◆ **HOW TO COMPLETE THIS TASK**
How many of the lines below contain the string "Find"? Case counts. Give only the number.

Segment Open

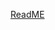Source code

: [ReadME](https://raw.githubusercontent.com/mendixlabs/app-services-components/main/packages/web-widgets/drag-and-drop-widget/Example_3.md ':include')

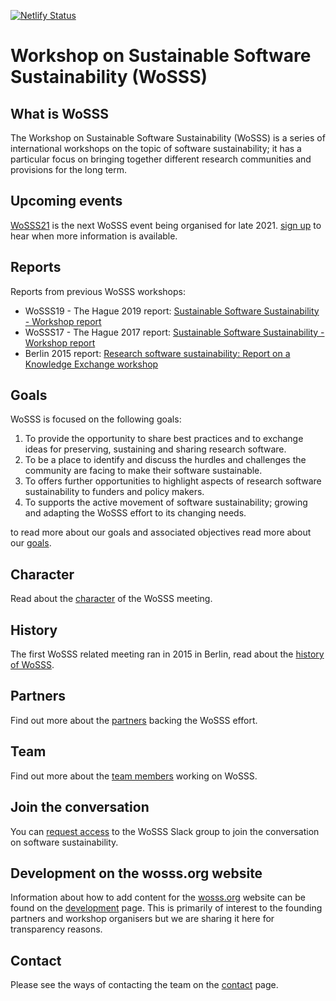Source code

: [![Netlify Status](https://api.netlify.com/api/v1/badges/d286fb09-75f2-4a9b-a53b-9110d3b6bfd4/deploy-status)](https://app.netlify.com/sites/zen-ramanujan-19df89/deploys)

# Workshop on Sustainable Software Sustainability (WoSSS)

## What is WoSSS 
The Workshop on Sustainable Software Sustainability (WoSSS) is a series of international workshops on the topic of software sustainability; it has a particular focus on bringing together different research communities and provisions for the long term.

## Upcoming events
[WoSSS21](content/wosss21) is the next WoSSS event being organised for late 2021. [sign up](https://bit.ly/wosss21-expression-of-interest) to hear when more information is available.

## Reports
Reports from previous WoSSS workshops:

 + WoSSS19 - The Hague 2019 report: [Sustainable Software Sustainability - Workshop report](https://zenodo.org/record/3922155)
 + WoSSS17 - The Hague 2017 report: [Sustainable Software Sustainability - Workshop report](https://doi.org/10.17026/dans-xfe-rn2w)
 + Berlin 2015 report: [Research software sustainability: Report on a Knowledge Exchange workshop](https://www.knowledge-exchange.info/event/software-sustainability)

## Goals
WoSSS is focused on the following goals:

1. To provide the opportunity to share best practices and to exchange ideas for preserving, sustaining and sharing research software.
2. To be a place to identify and discuss the hurdles and challenges the community are facing to make their software sustainable.
3. To offers further opportunities to highlight aspects of research software sustainability to funders and policy makers.
4. To supports the active movement of software sustainability; growing and adapting the WoSSS effort to its changing needs.

to read more about our goals and associated objectives read more about our [goals](content/goals).

## Character
Read about the [character](content/character) of the WoSSS meeting.

## History
The first WoSSS related meeting ran in 2015 in Berlin, read about the [history of WoSSS](content/history).

## Partners
Find out more about the [partners](content/partners) backing the WoSSS effort.

## Team
Find out more about the [team members](content/team) working on WoSSS.

## Join the conversation
You can [request access](https://bit.ly/wosss-slack-request) to the WoSSS Slack group to join the conversation on software sustainability.

## Development on the wosss.org website
Information about how to add content for the [wosss.org](http://wosss.org) website can be found on the [development](DEVELOPMENT.md) page.
This is primarily of interest to the founding partners and workshop organisers but we are sharing it here for transparency reasons.

## Contact 
Please see the ways of contacting the team on the [contact](contents/contact) page.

Segment Closed

◆ **ANSWER BOX**
2